When a former U.S. Attorney General under the first President Bush said in testimony today that the current White House administration apparently politicized the prosecution of a high-profile Democratic coroner from Pennsylvania, in a case that is still pending, a Republican representative read him the riot act, according to the Washington Post. Meanwhile, two unrelated corruption cases were cited as additional alleged examples of politically motivated DOJ prosecution: the successful prosecution of Don Siegelman, the former Democratic governor of Alabama, and the reversed conviction of Georgia Thompson, a Wisconsin state procurement official.

Former Attorney General Dick Thornburgh, now a lawyer in private practice in Pennsylvania, working for a law firm that is representing the coroner, Cyril Wecht, told the House Judiciary Committee today that the DOJ had political goals in filing theft, mail fraud and wire fraud charges.
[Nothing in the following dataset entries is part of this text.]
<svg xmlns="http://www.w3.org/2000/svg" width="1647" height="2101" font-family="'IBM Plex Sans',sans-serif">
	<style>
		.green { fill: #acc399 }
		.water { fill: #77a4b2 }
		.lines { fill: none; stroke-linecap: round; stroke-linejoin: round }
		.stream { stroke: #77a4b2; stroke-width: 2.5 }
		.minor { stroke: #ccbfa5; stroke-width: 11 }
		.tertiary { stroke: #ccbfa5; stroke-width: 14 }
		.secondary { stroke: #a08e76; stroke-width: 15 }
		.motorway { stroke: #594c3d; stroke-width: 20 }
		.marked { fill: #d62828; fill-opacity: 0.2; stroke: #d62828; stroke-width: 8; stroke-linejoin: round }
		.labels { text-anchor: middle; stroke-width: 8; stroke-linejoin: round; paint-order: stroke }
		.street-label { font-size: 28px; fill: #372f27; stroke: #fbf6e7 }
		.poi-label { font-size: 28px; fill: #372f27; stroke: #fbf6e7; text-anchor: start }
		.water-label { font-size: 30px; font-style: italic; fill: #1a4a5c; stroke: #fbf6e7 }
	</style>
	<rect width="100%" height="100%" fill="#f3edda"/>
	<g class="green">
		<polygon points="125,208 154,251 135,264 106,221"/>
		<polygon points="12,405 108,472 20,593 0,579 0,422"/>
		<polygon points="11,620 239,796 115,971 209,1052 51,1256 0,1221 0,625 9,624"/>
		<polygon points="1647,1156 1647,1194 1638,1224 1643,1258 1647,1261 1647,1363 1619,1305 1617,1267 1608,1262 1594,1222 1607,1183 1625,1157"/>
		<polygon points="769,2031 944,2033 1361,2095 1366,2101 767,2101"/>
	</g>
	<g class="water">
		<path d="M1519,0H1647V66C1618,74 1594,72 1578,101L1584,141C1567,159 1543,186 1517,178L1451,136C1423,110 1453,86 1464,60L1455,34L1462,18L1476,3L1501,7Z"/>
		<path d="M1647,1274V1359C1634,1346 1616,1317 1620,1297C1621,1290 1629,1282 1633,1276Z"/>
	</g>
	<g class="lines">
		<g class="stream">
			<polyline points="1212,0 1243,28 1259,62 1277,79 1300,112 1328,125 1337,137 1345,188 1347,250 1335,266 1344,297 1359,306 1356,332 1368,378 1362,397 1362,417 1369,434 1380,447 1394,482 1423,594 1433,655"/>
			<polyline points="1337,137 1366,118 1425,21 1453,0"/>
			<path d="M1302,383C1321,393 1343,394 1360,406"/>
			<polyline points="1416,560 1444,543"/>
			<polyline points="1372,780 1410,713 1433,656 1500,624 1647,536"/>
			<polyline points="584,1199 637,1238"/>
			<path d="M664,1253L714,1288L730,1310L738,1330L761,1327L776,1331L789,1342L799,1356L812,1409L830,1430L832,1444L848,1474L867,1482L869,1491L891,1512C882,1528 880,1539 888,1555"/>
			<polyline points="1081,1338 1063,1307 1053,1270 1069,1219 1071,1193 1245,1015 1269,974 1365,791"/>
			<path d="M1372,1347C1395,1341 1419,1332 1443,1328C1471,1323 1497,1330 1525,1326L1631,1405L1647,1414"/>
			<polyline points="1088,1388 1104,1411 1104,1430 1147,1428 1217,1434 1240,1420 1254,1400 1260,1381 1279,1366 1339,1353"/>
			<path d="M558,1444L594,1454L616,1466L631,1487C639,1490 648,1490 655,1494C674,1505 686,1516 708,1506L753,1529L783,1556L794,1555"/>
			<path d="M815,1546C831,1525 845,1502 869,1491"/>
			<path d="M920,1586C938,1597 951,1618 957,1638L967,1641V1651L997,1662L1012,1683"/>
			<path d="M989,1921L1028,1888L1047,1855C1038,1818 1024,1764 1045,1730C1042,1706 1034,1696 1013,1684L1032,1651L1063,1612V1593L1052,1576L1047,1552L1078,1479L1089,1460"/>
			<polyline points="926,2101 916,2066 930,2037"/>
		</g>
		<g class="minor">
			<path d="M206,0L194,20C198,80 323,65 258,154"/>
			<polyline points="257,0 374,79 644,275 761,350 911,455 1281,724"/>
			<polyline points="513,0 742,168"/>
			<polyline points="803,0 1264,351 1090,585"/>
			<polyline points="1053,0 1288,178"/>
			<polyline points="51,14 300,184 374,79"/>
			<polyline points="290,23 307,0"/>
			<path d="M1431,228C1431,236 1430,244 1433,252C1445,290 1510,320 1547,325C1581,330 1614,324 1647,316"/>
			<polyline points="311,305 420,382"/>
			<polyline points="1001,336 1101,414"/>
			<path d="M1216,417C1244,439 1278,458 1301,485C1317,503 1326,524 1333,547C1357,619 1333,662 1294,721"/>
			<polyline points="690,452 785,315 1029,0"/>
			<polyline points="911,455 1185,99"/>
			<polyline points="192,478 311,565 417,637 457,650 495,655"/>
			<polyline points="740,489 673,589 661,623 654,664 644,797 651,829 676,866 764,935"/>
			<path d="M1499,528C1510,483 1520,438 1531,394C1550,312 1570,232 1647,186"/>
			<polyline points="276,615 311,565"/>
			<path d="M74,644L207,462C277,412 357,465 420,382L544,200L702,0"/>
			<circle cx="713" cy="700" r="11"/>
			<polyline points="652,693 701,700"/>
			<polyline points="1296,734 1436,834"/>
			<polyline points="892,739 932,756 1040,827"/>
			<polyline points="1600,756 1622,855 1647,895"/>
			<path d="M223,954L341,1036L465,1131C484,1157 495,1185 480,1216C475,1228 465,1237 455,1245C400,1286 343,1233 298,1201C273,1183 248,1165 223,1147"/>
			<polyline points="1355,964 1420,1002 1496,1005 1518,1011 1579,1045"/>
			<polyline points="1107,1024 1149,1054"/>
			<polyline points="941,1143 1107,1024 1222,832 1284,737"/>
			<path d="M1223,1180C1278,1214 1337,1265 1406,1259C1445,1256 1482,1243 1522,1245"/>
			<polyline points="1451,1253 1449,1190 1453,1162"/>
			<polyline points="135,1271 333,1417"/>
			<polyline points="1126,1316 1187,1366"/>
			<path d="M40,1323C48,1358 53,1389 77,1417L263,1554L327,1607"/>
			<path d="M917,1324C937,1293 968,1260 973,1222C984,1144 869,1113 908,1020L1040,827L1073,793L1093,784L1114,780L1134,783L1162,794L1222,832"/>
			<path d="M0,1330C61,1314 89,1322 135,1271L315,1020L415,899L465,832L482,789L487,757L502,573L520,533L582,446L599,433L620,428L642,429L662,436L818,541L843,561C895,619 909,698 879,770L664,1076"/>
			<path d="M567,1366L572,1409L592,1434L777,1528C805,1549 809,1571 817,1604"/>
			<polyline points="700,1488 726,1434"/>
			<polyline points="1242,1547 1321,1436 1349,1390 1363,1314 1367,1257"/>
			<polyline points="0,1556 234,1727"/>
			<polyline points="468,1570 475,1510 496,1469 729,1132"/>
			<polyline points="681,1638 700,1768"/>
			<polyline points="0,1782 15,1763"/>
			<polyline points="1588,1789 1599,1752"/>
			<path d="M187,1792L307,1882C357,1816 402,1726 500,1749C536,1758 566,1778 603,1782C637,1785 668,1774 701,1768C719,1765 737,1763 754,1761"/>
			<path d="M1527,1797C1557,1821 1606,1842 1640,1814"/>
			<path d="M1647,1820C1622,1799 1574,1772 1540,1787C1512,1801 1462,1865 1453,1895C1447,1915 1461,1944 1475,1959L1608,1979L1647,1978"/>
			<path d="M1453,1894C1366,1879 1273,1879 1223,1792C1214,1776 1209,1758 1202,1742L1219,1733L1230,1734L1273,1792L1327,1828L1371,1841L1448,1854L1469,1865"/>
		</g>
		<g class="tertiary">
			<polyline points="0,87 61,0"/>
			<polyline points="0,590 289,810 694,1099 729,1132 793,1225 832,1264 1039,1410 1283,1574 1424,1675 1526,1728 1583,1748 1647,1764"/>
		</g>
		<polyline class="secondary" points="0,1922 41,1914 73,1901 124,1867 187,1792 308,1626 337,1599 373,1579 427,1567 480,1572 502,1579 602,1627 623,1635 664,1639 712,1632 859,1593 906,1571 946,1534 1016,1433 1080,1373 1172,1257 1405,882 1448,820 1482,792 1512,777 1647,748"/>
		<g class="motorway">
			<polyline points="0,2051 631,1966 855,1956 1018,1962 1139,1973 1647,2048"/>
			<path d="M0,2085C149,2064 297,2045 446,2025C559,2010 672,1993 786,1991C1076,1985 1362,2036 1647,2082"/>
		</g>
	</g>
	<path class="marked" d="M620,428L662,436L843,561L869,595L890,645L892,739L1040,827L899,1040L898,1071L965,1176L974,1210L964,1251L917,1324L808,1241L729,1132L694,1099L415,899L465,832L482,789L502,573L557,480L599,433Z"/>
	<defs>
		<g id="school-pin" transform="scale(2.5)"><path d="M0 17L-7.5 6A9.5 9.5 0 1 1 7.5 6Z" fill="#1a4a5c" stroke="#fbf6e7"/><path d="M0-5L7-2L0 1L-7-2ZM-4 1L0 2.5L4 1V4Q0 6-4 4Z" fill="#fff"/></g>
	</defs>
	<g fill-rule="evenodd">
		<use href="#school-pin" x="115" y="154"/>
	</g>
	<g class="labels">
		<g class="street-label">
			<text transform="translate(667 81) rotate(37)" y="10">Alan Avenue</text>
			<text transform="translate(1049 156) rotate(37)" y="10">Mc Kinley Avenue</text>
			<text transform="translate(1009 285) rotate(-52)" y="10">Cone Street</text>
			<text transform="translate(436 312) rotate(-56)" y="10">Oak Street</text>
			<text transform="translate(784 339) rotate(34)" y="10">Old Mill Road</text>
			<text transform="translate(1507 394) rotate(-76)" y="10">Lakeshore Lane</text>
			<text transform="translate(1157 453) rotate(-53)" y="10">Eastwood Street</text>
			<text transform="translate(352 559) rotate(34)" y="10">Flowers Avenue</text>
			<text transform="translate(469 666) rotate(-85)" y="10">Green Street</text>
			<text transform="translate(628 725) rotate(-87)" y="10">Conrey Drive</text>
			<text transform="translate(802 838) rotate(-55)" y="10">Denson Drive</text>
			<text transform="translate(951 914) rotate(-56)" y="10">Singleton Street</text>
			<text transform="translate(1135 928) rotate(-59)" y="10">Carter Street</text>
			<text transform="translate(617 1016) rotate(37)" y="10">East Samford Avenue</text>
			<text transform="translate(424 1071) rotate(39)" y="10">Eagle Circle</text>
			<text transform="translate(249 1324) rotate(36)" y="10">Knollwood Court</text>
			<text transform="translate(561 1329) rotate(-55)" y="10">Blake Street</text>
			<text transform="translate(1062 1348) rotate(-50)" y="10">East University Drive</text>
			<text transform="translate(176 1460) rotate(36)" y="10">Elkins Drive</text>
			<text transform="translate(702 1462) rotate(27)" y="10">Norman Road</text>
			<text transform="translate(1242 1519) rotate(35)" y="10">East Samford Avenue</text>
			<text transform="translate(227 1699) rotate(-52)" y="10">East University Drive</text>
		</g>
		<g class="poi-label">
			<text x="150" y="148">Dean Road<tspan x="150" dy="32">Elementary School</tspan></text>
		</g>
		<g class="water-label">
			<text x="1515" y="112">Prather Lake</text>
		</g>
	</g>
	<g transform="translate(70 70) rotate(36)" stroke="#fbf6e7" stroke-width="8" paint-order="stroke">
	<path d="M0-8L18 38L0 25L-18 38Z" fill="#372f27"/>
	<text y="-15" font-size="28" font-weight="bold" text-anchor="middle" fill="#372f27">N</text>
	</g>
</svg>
Although politics should never play a role in deciding whether to prosecute, “sadly, that appears to have been so in the case against Dr. Wecht,” Thornburgh testified.

In response, the former AG was blasted by Rep. Ric Keller, R-Fla. “Your testimony to be blunt is the most pathetic example of … hearsay and innuendo that I’ve heard in my seven years on this committee,” he told Thornburgh. “It’s so farfetched that I’m almost embarrassed being an attorney listening to it.”

As discussed in an earlier ABAJournal.com posts, the Chicago-based 7th U.S. Circuit Court of Appeals made a highly unusual oral ruling, following a hearing this past spring, that Thompson was to be immediately released from prison and followed up with a written opinion saying there was no basis for the prosecution. (Although it prompted scathing criticism of those responsible for the prosecution, the opinion itself cast some blame on overly broad federal criminal legislation.)

As other ABAJournal.com posts discuss, Siegelman contends he was targeted for prosecution in order to eliminate him as political threat to Republicans, and the House is now investigating the issue—as a national group of dozens of former top state prosecutors requested. In a deposition, a Republican lawyer has backed at least some of Siegelman’s claims.